Seeking the secret sauce. Capturing the ingredients at the heart of your company culture.

Does this sound like your worst nightmare? You and 49 of your co-workers are at a company awayday, staying in tents and tree-houses, sharing sleeping spaces and bathrooms. It’s self-catering too, so you have to prep all the food, do the barbecue and wash up afterwards.

Let’s face it, you can’t contrive team spirit. But last May at the West Lexham retreat in north Norfolk, team spirit was in abundance as colleagues chopped vegetables, assembled salads and laid the tables. The scene was Thomas Cook Money’s second company awayday: an opportunity for team members to get focused and fuelled-up for the business journey ahead. And everyone from the leadership team to the receptionist mucked in (and no-one complained about the do-it-yourself approach). My role at the awayday was to shine a light on some insights about the organisation I’d uncovered, to explore any growing pains and get everyone thinking about the best-practice habits, behaviours and rituals that underpin their company culture.

With everyone gathered in the barn seated in deckchairs — very apt for a company that’s all about holiday money — I kicked things off by asking: “what is the organisation’s secret sauce?” From London and Peterborough in the UK to Shannon in Ireland and Hobart in Tasmania — we explored the ingredients that make this organisation special across every office.

Thomas Cook Money launched in 2017 with a mission to reinvent holiday money, developing digital products to help consumers save, pay for and spend on their holidays. The awayday was a unique opportunity for TCM to get everyone together, a business which combines a fierce startup spirit with the backing of a 175 year old organisation. 2018 was about taking things to the next level. But if you’re in search of higher performance, first you need to pay attention to your culture.

I know that the concept of organisational culture can feel very abstract and hard to define. It’s jelly-like: hard to grasp hold of and easy to slip through our fingers. But in order for any organisation to know where it’s headed and how it’s going to get there, it needs to capture its culture principles as a touchstone.

For growing organisations such as TCM, maintaining the culture can be hard. As new starters join the business, they might be unsure about how things should be done. But workplace principles are just too important to leave for new starters to stumble upon over time. Get them down from the off. Write them down so it’s clear what’s expected. And if they are not written in stone, they will be lost and forgotten.

That afternoon in the barn at West Lexham, I shared some examples of how other organisations have captured the habits, behaviours and rituals that underpin their culture.

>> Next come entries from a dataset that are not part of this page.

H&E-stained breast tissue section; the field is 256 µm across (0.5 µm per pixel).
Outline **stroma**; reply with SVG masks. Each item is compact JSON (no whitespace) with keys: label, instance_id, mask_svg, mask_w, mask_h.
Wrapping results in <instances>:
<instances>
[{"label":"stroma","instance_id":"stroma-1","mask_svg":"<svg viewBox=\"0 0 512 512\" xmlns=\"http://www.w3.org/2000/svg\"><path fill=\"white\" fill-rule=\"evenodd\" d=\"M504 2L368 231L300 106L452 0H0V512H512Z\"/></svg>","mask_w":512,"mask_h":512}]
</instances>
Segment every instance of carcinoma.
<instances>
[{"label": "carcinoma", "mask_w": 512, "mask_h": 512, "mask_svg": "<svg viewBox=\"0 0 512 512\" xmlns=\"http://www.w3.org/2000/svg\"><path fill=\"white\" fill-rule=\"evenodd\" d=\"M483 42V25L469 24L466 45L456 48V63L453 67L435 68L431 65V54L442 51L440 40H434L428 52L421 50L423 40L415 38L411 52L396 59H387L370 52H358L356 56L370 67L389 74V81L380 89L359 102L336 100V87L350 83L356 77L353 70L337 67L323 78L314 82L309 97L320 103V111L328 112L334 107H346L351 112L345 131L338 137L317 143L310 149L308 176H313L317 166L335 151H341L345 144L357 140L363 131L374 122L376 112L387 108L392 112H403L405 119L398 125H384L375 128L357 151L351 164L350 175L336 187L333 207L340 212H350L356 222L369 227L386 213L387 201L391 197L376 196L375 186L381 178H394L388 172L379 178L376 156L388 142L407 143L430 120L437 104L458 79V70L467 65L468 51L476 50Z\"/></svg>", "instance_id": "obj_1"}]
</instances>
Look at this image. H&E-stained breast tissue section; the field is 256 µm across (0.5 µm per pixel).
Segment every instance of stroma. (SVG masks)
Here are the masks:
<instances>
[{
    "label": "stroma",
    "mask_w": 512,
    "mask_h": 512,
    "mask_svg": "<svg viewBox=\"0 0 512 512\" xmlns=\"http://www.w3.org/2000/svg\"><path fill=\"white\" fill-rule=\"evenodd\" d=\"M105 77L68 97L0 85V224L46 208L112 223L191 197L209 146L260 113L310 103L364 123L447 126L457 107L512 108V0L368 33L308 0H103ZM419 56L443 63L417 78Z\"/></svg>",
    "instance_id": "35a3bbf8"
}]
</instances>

I talked about startup CEO Marc Thomas and how he recently published the cultural framework behind his business; I also showed them the manifesto that Giles Turnbull created at the Government Digital Service, ‘stuff that’s good to know on day one’.

Next it was their turn. An opportunity for the Thomas Cook Money team to shape their best practice principles. To ask questions like, ‘do we allow people to bring their real selves to work?’, ‘what’s our attitude to meetings?’ and ‘are we good at face to face communication?’

The process started with everyone split into teams of three. Some of these colleagues hadn’t met each other before today; others were from different departments and disciplines. The 17 teams headed off around the grounds of West Lexham to debate their top three habits, behaviours and rituals.

As people set up their deckchairs in the sun and scribbled their suggestions on Post-its, I eavesdropped on their conversations. Some were talking about holidays being sacred (and must never be interrupted by office emails), choosing the importance of face-to-face interaction, questioning the relevance of some regular meetings. Some of those there hadn’t even met properly before and yet they were bringing their experiences from different sides of the organisation to create a common thread. Like the best idea generating sessions, they were outside in the fresh air, surrounded by nature and sunshine.

We returned to the barn for each team to present their three must-have principles to the rest of the organisation. Afterwards the Post-it notes went up on the wall for everyone to vote on their favourites. Coloured stickers planted on each Post-it signalled the popular ones. “Start every meeting by re-stating the meeting objective,” said one. “Work isn’t where you go, it’s what you do. Be where you work best,” said another.

That top ten was published as a workplace manifesto, a touchstone to keep everyone aligned with what Thomas Cook Money stands for.

Of course, it’s critical for any organisation considering an exercise like this that the mutually agreed principles aren’t just empty words on a snazzy manifesto; the actions of the organisation must reflect the culture. And if that doesn’t happen, the manifesto can be used to call everyone to account.

Later that evening, two of the team from Australia were asked to do what they do best and look after the BBQ. There were groups of people chatting. Some colleagues set out the tables, someone else made coleslaw, another mixed jugs of Pimm’s. I turned around to see one of the team members waving a bottle of ketchup in the air. “Hey Ian,” he called, “I found the secret sauce!”